Beginning with the very first line, please reproduce the entries exactly through the line containing "que meus dados pessoais sejam".

--- Excerpted records ---

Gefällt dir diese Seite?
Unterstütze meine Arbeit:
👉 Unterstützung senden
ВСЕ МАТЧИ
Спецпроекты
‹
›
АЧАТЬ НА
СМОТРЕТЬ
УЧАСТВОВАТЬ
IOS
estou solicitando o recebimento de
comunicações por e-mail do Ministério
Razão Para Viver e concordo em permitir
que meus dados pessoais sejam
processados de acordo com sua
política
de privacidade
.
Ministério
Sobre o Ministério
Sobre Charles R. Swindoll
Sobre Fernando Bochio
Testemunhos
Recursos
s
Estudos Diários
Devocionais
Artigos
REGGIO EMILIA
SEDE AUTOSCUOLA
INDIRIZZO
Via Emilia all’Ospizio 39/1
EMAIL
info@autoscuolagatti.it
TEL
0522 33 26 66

---

Exercise solution:
Gefällt dir diese Seite?
Unterstütze meine Arbeit:
👉 Unterstützung senden
ВСЕ МАТЧИ
Спецпроекты
‹
›
АЧАТЬ НА
СМОТРЕТЬ
УЧАСТВОВАТЬ
IOS
estou solicitando o recebimento de
comunicações por e-mail do Ministério
Razão Para Viver e concordo em permitir
que meus dados pessoais sejam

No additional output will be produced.